JAKARTA, KOMPAS — Pemerintah membantah tuduhan bakal calon wakil presiden Sandiaga Uno, yang menyebut pemerintah mengintervensi data kemiskinan olahan Badan Pusat Statistik. BPS dipastikan bekerja secara independen.
”BPS punya undang-undang yang menunjukkan independensi mereka,” kata Menteri Perencanaan Pembangunan Nasional Bambang PS Brodjonegoro di Bursa Efek Indonesia, Jakarta, Jumat (31/8/2018).
Bambang menuturkan, data yang digunakan BPS menggunakan metode yang sudah teruji dan berpatokan pada metode internasional. Pernyataan tersebut dinilai telah melukai disiplin kerja yang telah dibangun lembaga negara tersebut selama ini.
Kredibilitas suatu lembaga, kata Bambang, sangat bergantung pada independensi. Meski BPS berada di bawah pembinaan Badan Perencanaan Pembangunan Nasional (Bappenas), ia mengaku baru mengetahui hasil dari penelitian BPS satu jam sebelum pengumuman publik.
Rabu lalu, Sandiaga Uno menuding pemerintah mengontrol BPS dalam hal data kemiskinan dan pengangguran. Ia juga menilai bahwa data BPS tidak akurat. Dia mencontohkan data soal kemiskinan yang diklaim menurun ke angka 9,82 persen atau setara dengan 25,95 juta orang per Maret 2018.
Sandiaga percaya data yang dimilikinya lebih terukur karena berdasarkan keluhan langsung dari masyarakat saat ia dan timnya berkunjung di beberapa daerah. Sandiaga pun berjanji akan memperbaiki keadaan bila terpilih sebagai wapres.
Secara terpisah, Kepala BPS Suhariyanto menilai, polemik soal data kemiskinan BPS timbul karena tidak semua orang memahami metodologi penelitian kuantitatif yang digunakan BPS.
Sejak 1976, BPS menggunakan metodologi kebutuhan masyarakat untuk menghitung angka kemiskinan. Sejak krisis ekonomi 1998, metode tersebut disempurnakan dengan perluasan cakupan komoditas.
”Kemiskinan itu multidimensional, masalah yang kompleks sekali, untuk mengukurnya juga banyak ukuran yang digunakan.

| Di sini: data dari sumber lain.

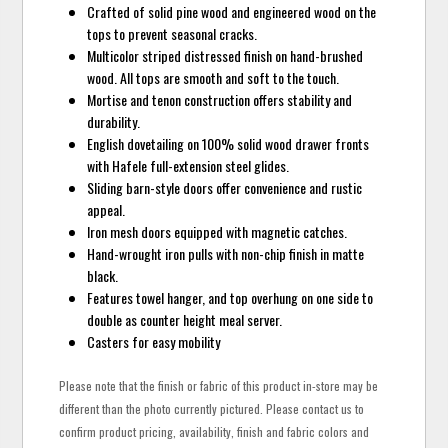
Crafted of solid pine wood and engineered wood on the
tops to prevent seasonal cracks.
Multicolor striped distressed finish on hand-brushed
wood. All tops are smooth and soft to the touch.
Mortise and tenon construction offers stability and
durability.
English dovetailing on 100% solid wood drawer fronts
with Hafele full-extension steel glides.
Sliding barn-style doors offer convenience and rustic
appeal.
Iron mesh doors equipped with magnetic catches.
Hand-wrought iron pulls with non-chip finish in matte
black.
Features towel hanger, and top overhung on one side to
double as counter height meal server.
Casters for easy mobility
Please note that the finish or fabric of this product in-store may be
different than the photo currently pictured. Please contact us to
confirm product pricing, availability, finish and fabric colors and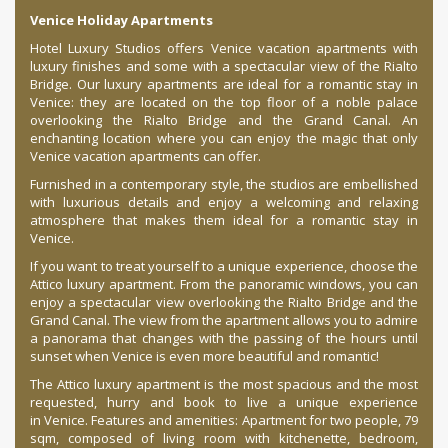
Venice Holiday Apartments
Hotel Luxury Studios offers Venice vacation apartments with
luxury finishes and some with a spectacular view of the Rialto
Bridge. Our luxury apartments are ideal for a romantic stay in
Venice: they are located on the top floor of a noble palace
overlooking the Rialto Bridge and the Grand Canal. An
enchanting location where you can enjoy the magic that only
Venice vacation apartments can offer.
Furnished in a contemporary style, the studios are embellished
with luxurious details and enjoy a welcoming and relaxing
atmosphere that makes them ideal for a romantic stay in
Venice.
If you want to treat yourself to a unique experience, choose the
Attico luxury apartment. From the panoramic windows, you can
enjoy a spectacular view overlooking the Rialto Bridge and the
Grand Canal. The view from the apartment allows you to admire
a panorama that changes with the passing of the hours until
sunset when Venice is even more beautiful and romantic!
The Attico luxury apartment is the most spacious and the most
requested, hurry and book to live a unique experience
in Venice. Features and amenities: Apartment for two people, 79
sqm, composed of living room with kitchenette, bedroom,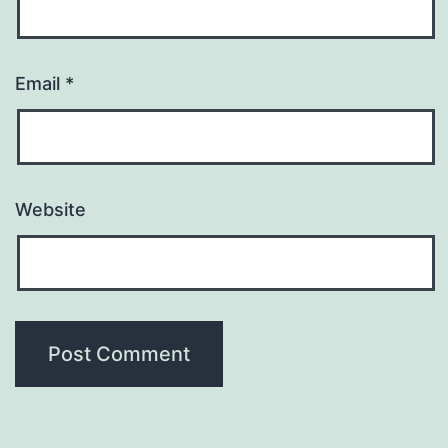
Email
*
Website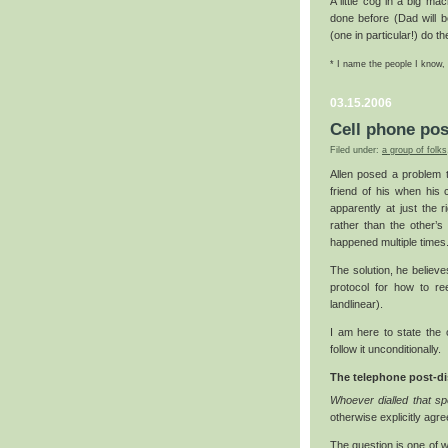
A little cog in a big ma
done before (Dad will b
(one in particular!) do th
* I name the people I know,
03.15.2006
Cell phone pos
Filed under:
a group of folks
Allen posed a problem
friend of his when his 
apparently at just the 
rather than the other’s 
happened multiple times
The solution, he believ
protocol for how to ree
landlinear).
I am here to state the 
follow it unconditionally.
The telephone post-dis
Whoever dialled that spec
otherwise explicitly agre
The question is one of w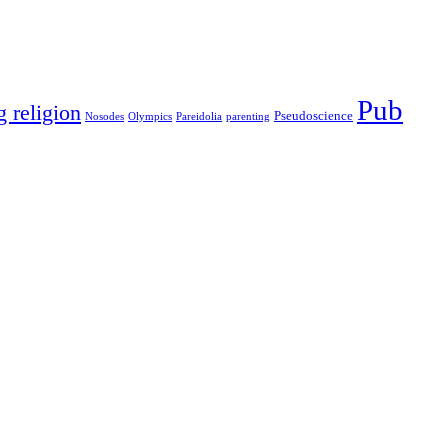
Pub
g religion
Pseudoscience
Nosodes
Olympics
Pareidolia
parenting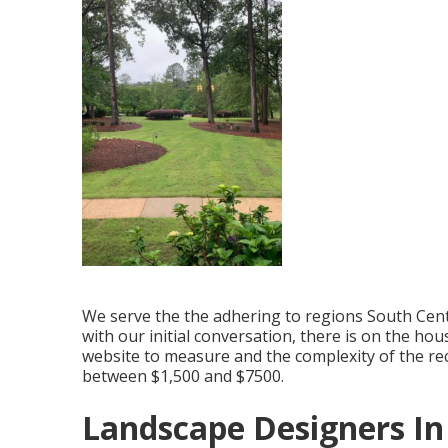
We serve the the adhering to regions South Centr
with our initial conversation, there is on the hou
website to measure and the complexity of the re
between $1,500 and $7500.
Landscape Designers I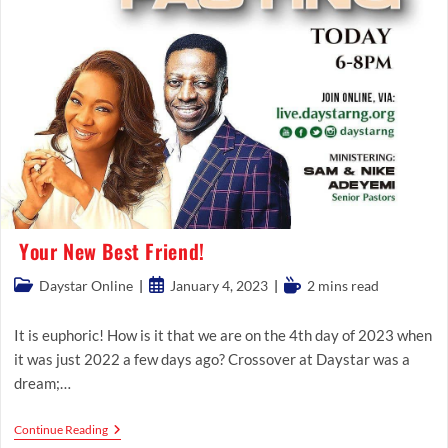
Your New Best Friend!
Post
Post
Reading
Daystar Online
January 4, 2023
2 mins read
category:
published:
time:
It is euphoric! How is it that we are on the 4th day of 2023 when
it was just 2022 a few days ago? Crossover at Daystar was a
dream;…
Your
Continue Reading
New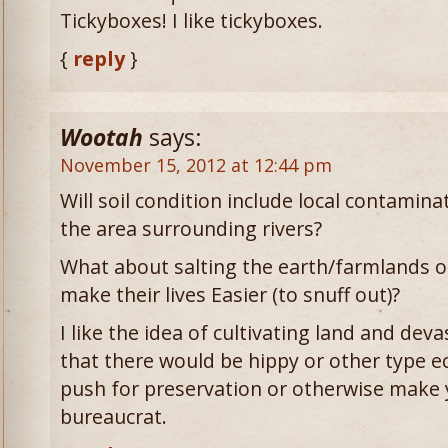
Tickyboxes! I like tickyboxes.
{
reply
}
Wootah
says:
November 15, 2012 at 12:44 pm
Will soil condition include local contaminat
the area surrounding rivers?
What about salting the earth/farmlands o
make their lives Easier (to snuff out)?
I like the idea of cultivating land and deva
that there would be hippy or other type
push for preservation or otherwise make y
bureaucrat.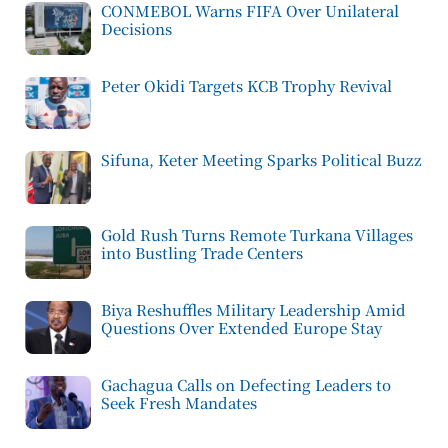
CONMEBOL Warns FIFA Over Unilateral
Decisions
Peter Okidi Targets KCB Trophy Revival
Sifuna, Keter Meeting Sparks Political Buzz
Gold Rush Turns Remote Turkana Villages
into Bustling Trade Centers
Biya Reshuffles Military Leadership Amid
Questions Over Extended Europe Stay
Gachagua Calls on Defecting Leaders to
Seek Fresh Mandates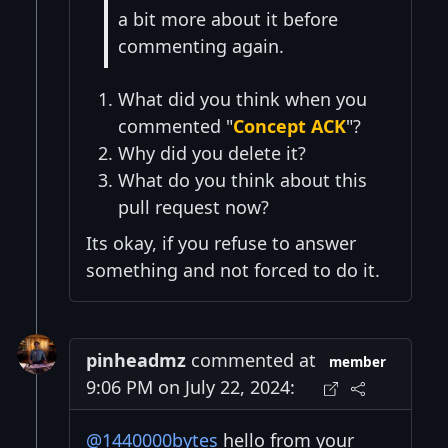
a bit more about it before
commenting again.
What did you think when you
commented "
Concept ACK
"?
Why did you delete it?
What do you think about this
pull request now?
Its okay, if you refuse to answer
something and not forced to do it.
pinheadmz
commented at
member
9:06 PM on July 22, 2024:
@1440000bytes
hello from your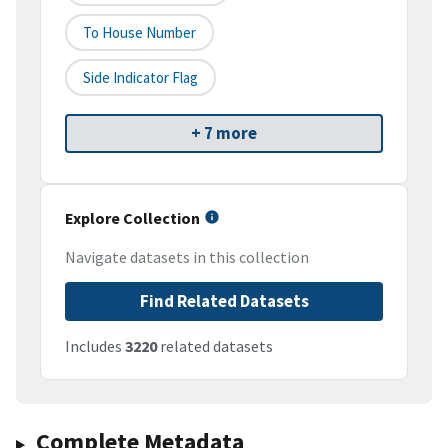
To House Number
Side Indicator Flag
+ 7 more
Explore Collection
Navigate datasets in this collection
Find Related Datasets
Includes
3220
related datasets
Complete Metadata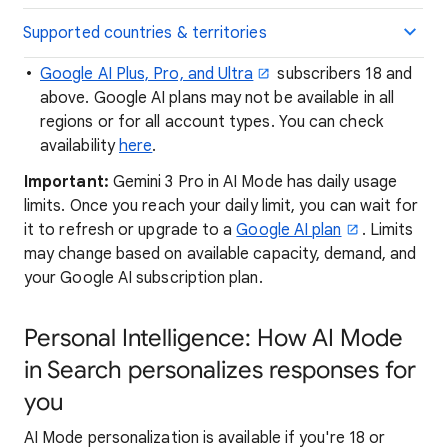
Supported countries & territories
Google AI Plus, Pro, and Ultra
subscribers 18 and
above. Google AI plans may not be available in all
regions or for all account types. You can check
availability
here
.
Important:
Gemini 3 Pro in AI Mode has daily usage
limits. Once you reach your daily limit, you can wait for
it to refresh or upgrade to a
Google AI plan
. Limits
may change based on available capacity, demand, and
your Google AI subscription plan.
Personal Intelligence: How AI Mode
in Search personalizes responses for
you
AI Mode personalization is available if you're 18 or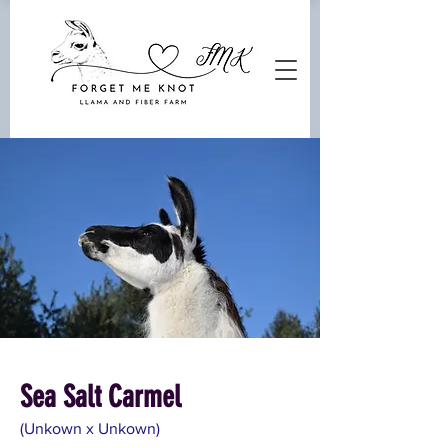
Sea Salt Carmel
(Unkown x Unkown)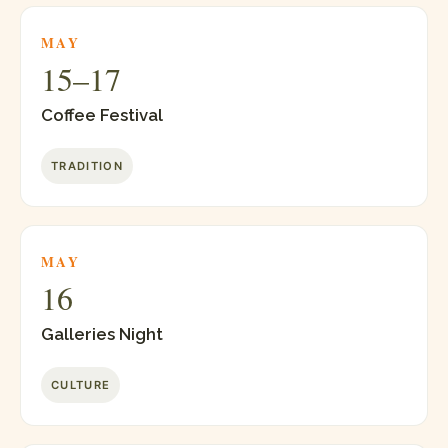
MAY
15–17
Coffee Festival
TRADITION
MAY
16
Galleries Night
CULTURE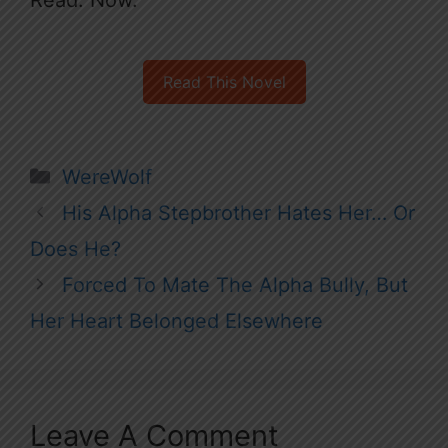
Read This Novel
Categories
WereWolf
His Alpha Stepbrother Hates Her… Or
Does He?
Forced To Mate The Alpha Bully, But
Her Heart Belonged Elsewhere
Leave A Comment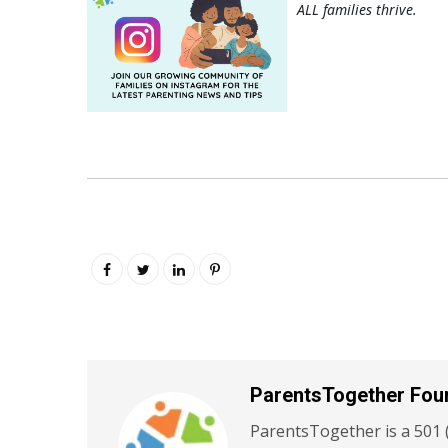
ALL families thrive.
ParentsTogether Fou
ParentsTogether is a 501 (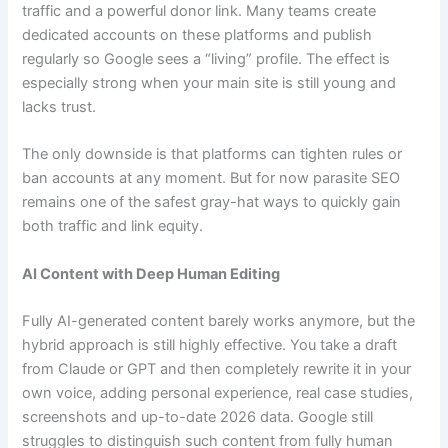
traffic and a powerful donor link. Many teams create
dedicated accounts on these platforms and publish
regularly so Google sees a “living” profile. The effect is
especially strong when your main site is still young and
lacks trust.
The only downside is that platforms can tighten rules or
ban accounts at any moment. But for now parasite SEO
remains one of the safest gray-hat ways to quickly gain
both traffic and link equity.
AI Content with Deep Human Editing
Fully AI-generated content barely works anymore, but the
hybrid approach is still highly effective. You take a draft
from Claude or GPT and then completely rewrite it in your
own voice, adding personal experience, real case studies,
screenshots and up-to-date 2026 data. Google still
struggles to distinguish such content from fully human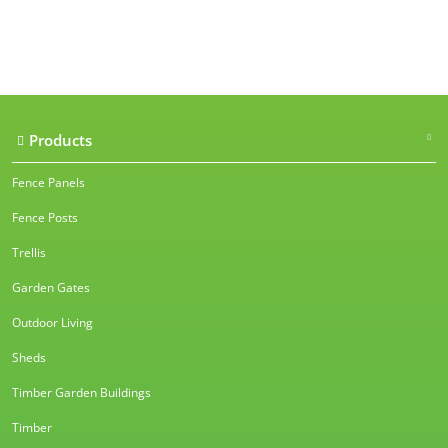
Our accreditations
Products
Fence Panels
Fence Posts
Trellis
Garden Gates
Outdoor Living
Sheds
Timber Garden Buildings
Timber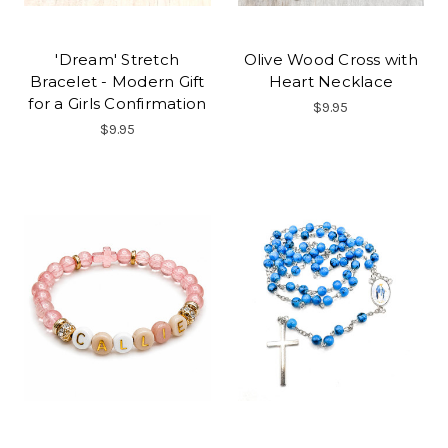
'Dream' Stretch
Olive Wood Cross with
Bracelet - Modern Gift
Heart Necklace
for a Girls Confirmation
$9.95
$9.95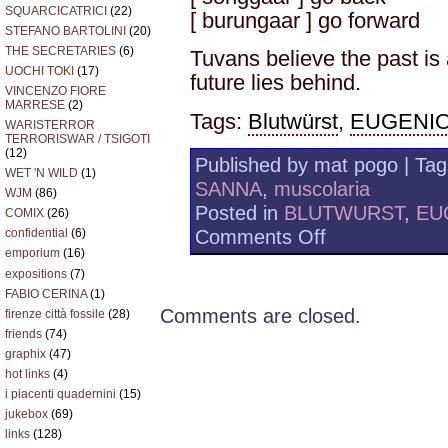
SQUARCICATRICI
(22)
[ burungaar ] go forward
STEFANO BARTOLINI
(20)
THE SECRETARIES
(6)
Tuvans believe the past is
UOCHI TOKI
(17)
future lies behind.
VINCENZO FIORE
MARRESE
(2)
Tags:
Blutwürst
,
EUGENI
WARISTERROR
TERRORISWAR / TSIGOTI
(12)
Published by mat pogo | Ta
WET 'N WILD
(1)
SANNA
,
muscolaria
WJM
(86)
Posted in
BLUTWURST
,
EU
COMIX
(26)
on
Comments Off
confidential
(6)
muscolaria
emporium
(16)
–
expositions
(7)
BLUTWURST
FABIO CERINA
(1)
/
Comments are closed.
firenze città fossile
(28)
BESTIE
friends
(74)
–
TYVAN
graphix
(47)
hot links
(4)
i piacenti quadernini
(15)
jukebox
(69)
links
(128)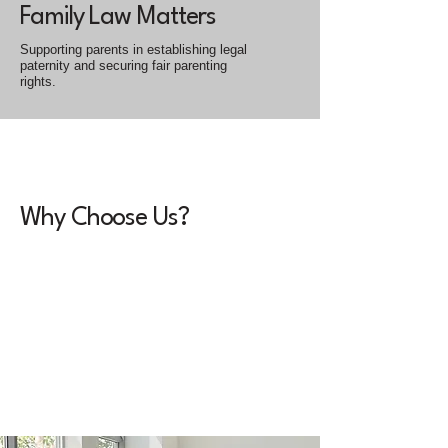
Family Law Matters
Supporting parents in establishing legal
paternity and securing fair parenting
rights.
Why Choose Us?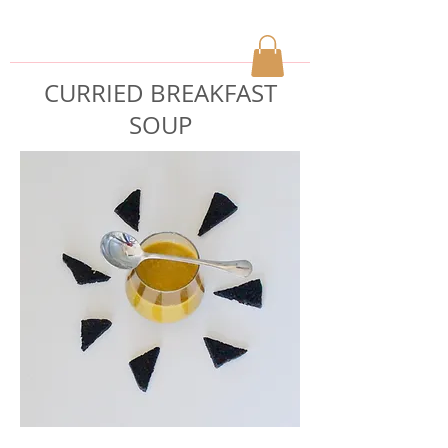
CURRIED BREAKFAST
SOUP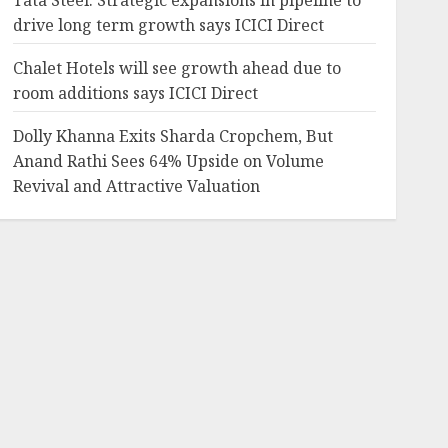
Tata Steel: Strategic expansions in pipeline to
drive long term growth says ICICI Direct
Chalet Hotels will see growth ahead due to
room additions says ICICI Direct
Dolly Khanna Exits Sharda Cropchem, But
Anand Rathi Sees 64% Upside on Volume
Revival and Attractive Valuation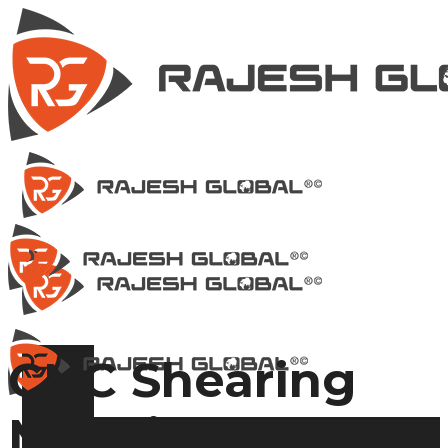
CNC Shearing
Machine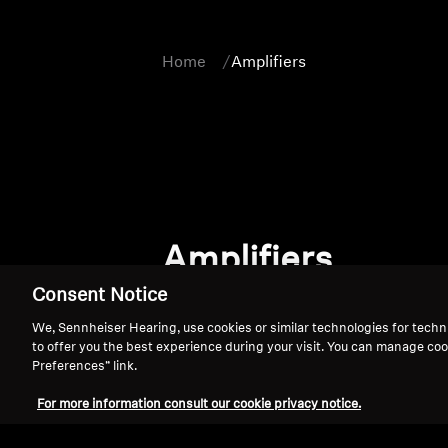
Home
Amplifiers
Amplifiers
Consent Notice
We, Sennheiser Hearing, use cookies or similar technologies for techn
to offer you the best experience during your visit. You can manage coo
Preferences” link.
For more information consult our cookie privacy notice.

BPS memilih metode kebutuhan dasar karena itu mengacu guidance internasional yang banyak digunakan oleh negara berkembang,” ujarnya.
Dengan metodologi ini, BPS mencatat presentasi penduduk miskin Indonesia pada 1976 mencapai 40 persen. Pada 1996, angka kemiskinan sempat turun menjadi 11,3 persen tetapi meningkat menjadi 24 persen saat krisis ekonomi 1998.